Ah! cette destinée pitoyable de pauvre être retranché des vivants, dont le cadavre à son tour était frappé d'exil! Et comme Pierre la plaignait, cette créature de misère qui semblait n'avoir été choisie que pour souffrir, dans sa vie et dans sa mort! Même en admettant qu'une volonté unique, persistante, ne l'eût pas fait disparaître, puis gardée jusque dans la tombe, quelle étrange suite de circonstances, comme il semblait que quelqu'un, inquiet du pouvoir immense qu'elle pouvait prendre, se fût toujours jalousement efforcé de la tenir à l'écart! Elle restait à ses yeux l'élue, la martyre; et, s'il ne pouvait plus croire, si l'histoire de cette malheureuse suffisait pour achever de ruiner en lui la croyance, elle ne l'en bouleversait pas moins dans toute sa fraternité, en lui révélant une religion nouvelle, la seule dont son coeur fût encore plein, la religion de la vie, de la douleur humaine.

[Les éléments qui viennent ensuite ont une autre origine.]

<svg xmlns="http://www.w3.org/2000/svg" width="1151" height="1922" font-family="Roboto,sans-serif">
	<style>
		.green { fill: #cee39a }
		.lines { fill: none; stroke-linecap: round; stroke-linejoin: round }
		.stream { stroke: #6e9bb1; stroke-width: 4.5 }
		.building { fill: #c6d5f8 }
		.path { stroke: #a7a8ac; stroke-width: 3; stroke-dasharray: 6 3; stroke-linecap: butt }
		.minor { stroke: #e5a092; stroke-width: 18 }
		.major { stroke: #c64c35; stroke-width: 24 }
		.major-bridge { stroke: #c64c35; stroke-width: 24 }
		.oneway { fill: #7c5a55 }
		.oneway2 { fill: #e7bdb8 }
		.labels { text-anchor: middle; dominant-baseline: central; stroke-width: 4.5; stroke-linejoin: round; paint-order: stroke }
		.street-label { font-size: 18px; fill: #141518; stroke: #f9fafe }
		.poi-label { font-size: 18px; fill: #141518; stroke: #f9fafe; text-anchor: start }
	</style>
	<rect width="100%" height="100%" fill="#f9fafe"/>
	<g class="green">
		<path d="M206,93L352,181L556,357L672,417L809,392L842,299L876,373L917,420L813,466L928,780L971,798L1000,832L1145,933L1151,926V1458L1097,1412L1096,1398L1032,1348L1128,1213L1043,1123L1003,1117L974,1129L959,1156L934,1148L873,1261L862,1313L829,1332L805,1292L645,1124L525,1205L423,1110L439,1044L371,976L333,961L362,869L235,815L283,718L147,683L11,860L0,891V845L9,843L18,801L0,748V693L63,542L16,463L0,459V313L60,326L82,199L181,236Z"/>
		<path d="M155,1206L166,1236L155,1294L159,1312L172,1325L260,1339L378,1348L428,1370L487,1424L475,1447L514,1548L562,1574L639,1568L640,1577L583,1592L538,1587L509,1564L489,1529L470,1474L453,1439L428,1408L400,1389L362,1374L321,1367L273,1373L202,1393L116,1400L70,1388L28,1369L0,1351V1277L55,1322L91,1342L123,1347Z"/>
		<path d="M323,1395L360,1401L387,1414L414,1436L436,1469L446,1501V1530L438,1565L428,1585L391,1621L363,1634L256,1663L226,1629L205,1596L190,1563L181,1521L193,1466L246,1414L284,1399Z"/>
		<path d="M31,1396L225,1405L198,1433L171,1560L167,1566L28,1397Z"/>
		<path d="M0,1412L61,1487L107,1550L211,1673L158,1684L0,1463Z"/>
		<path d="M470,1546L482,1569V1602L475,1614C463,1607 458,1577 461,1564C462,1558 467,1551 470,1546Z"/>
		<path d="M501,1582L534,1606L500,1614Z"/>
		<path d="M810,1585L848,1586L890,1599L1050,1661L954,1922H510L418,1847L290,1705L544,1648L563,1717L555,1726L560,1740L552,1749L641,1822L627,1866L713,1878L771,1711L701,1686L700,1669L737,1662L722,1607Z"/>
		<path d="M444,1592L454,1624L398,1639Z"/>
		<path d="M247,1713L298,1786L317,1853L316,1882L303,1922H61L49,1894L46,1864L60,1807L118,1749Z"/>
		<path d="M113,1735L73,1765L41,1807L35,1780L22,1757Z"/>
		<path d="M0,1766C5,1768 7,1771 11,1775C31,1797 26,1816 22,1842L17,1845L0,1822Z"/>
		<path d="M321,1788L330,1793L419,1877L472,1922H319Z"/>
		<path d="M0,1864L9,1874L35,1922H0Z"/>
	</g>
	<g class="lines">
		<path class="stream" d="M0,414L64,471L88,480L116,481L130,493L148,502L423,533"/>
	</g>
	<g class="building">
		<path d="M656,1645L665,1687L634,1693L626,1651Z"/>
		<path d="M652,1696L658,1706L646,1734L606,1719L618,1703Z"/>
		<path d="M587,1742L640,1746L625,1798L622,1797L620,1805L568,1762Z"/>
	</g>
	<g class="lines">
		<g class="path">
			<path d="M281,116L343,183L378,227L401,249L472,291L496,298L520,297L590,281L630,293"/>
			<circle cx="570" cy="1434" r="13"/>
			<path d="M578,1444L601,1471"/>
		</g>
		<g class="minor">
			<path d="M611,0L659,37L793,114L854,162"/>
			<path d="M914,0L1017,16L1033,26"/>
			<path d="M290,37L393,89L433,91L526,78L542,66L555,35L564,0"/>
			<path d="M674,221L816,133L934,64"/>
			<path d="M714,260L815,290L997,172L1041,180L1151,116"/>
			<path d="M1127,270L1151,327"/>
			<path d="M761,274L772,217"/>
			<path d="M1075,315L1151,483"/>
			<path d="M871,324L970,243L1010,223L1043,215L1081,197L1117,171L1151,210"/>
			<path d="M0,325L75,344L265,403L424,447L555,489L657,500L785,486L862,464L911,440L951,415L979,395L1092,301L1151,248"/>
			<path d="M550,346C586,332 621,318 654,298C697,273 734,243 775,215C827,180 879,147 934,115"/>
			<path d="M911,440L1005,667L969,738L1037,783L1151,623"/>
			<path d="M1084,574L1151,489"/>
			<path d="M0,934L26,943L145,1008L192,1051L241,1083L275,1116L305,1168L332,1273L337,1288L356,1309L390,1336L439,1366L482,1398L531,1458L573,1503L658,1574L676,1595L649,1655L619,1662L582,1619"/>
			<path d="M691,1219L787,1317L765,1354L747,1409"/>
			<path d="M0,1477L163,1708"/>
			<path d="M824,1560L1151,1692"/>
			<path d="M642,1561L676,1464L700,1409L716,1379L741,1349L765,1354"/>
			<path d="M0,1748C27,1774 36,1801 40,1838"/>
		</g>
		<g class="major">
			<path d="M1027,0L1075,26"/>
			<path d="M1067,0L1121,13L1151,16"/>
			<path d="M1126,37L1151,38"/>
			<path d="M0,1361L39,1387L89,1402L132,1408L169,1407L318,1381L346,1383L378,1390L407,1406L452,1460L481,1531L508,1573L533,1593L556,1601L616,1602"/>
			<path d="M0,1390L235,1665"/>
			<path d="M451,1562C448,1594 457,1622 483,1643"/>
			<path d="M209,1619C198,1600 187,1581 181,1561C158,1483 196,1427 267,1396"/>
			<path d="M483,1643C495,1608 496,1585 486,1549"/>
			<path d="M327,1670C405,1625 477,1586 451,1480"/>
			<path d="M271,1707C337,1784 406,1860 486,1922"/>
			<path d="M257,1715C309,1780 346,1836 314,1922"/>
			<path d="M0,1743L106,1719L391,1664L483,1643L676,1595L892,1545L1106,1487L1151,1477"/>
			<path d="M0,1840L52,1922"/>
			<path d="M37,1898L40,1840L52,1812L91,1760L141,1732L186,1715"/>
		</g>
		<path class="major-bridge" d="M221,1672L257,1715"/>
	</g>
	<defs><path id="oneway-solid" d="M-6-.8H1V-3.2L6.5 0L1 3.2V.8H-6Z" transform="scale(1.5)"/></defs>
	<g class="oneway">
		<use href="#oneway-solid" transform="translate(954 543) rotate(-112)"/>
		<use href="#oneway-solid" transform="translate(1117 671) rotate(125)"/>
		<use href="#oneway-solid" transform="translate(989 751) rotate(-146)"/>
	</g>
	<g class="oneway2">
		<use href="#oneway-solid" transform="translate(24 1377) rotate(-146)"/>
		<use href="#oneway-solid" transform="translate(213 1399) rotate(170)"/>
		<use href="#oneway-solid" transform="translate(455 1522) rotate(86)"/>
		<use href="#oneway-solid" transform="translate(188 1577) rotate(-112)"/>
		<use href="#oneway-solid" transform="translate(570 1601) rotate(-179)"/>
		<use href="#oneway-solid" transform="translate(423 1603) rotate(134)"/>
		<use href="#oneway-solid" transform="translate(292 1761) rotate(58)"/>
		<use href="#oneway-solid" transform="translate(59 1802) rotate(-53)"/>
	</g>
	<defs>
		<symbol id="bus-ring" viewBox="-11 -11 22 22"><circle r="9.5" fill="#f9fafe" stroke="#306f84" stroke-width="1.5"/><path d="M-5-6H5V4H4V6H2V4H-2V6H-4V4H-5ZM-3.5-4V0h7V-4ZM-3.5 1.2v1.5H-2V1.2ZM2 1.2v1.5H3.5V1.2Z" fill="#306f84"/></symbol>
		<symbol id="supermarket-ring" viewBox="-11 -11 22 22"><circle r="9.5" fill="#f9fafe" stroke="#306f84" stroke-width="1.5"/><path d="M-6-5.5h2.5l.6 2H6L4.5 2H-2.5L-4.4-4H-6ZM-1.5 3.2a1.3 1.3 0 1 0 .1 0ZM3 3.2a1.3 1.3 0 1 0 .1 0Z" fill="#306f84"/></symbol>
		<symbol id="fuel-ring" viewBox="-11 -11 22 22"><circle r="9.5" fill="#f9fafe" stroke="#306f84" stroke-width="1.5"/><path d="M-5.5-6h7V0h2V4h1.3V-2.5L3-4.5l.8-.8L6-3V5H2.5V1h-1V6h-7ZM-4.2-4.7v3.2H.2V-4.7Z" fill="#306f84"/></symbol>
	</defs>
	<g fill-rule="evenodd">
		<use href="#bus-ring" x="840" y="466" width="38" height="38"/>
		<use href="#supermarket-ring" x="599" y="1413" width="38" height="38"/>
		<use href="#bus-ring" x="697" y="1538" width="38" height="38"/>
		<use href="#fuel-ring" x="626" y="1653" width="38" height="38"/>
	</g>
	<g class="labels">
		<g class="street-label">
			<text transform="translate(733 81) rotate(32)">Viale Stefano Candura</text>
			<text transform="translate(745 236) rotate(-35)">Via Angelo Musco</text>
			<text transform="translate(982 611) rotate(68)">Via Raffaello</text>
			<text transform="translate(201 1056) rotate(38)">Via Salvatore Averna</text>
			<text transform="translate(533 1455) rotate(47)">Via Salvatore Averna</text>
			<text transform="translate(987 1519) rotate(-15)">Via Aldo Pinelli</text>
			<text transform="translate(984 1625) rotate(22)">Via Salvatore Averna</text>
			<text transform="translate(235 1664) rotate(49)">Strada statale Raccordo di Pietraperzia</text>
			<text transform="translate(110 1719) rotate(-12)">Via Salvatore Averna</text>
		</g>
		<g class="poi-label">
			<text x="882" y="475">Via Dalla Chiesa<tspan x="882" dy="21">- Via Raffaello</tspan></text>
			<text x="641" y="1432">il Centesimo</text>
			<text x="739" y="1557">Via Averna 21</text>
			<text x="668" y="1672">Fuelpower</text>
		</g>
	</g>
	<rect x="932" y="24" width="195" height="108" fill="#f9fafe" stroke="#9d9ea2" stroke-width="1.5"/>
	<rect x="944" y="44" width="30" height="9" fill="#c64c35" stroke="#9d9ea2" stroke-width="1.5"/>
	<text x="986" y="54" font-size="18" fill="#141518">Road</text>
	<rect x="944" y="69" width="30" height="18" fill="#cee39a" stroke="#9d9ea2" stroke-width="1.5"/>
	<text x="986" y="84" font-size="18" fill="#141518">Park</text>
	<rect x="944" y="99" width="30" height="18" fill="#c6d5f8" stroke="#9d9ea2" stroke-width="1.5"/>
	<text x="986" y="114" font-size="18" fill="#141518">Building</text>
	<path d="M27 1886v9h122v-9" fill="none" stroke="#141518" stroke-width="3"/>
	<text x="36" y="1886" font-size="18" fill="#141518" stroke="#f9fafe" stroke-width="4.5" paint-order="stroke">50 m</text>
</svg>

Le docteur Chassaigne, justement, avant de quitter la chambre, s'écriait:
-Et c'est ici qu'il faut croire, mon cher enfant. Voyez-vous ce trou obscur, songez-vous à la Grotte resplendissante, à la Basilique triomphante, à toute la ville bâtie, à ce monde créé, à ces foules accourues! Mais si Bernadette n'était qu'une halluciné, une folle, est-ce que l'aventure ne serait pas plus étonnante, plus inexplicable encore? Comment! le rêve d'une folle aurait suffi pour remuer ainsi les nations!... Non, non! un souffle divin a passé, qui seul peut expliquer le prodige.
Vivement, Pierre allait répondre. Oui! c'était vrai, un souffle avait passé, le sanglot de la douleur, le désir inextinguible vers l'infini de l'espoir. Si le rêve d'une enfant souffrante avait suffi pour amener les peuples, pour faire pleuvoir les millions et pousser du sol une cité nouvelle, n'était-ce pas que ce rêve venait apaiser un peu la faim des pauvres hommes, l'insatiable besoin qu'ils ont d'être trompés et consolés? Elle avait rouvert l'inconnu, sans doute à un moment social et historique favorable; et les foules s'y étaient précipitées. Oh! se réfugier dans le mystère, quand la réalité est si dure, s'en remettre au miracle, puisque la nature cruelle semble une longue injustice! Mais on a beau organiser l'inconnu, le réduire en dogmes, en faire des religions révélées, il n'y a toujours au fond que cet appel de la souffrance, ce cri de la vie, exigeant la santé, la joie, le bonheur fraternel, jusqu'à l'accepter dans un autre monde, s'il ne peut être sur cette terre. À quoi bon croire aux dogmes? Ne suffit-il pas de pleurer et d'aimer?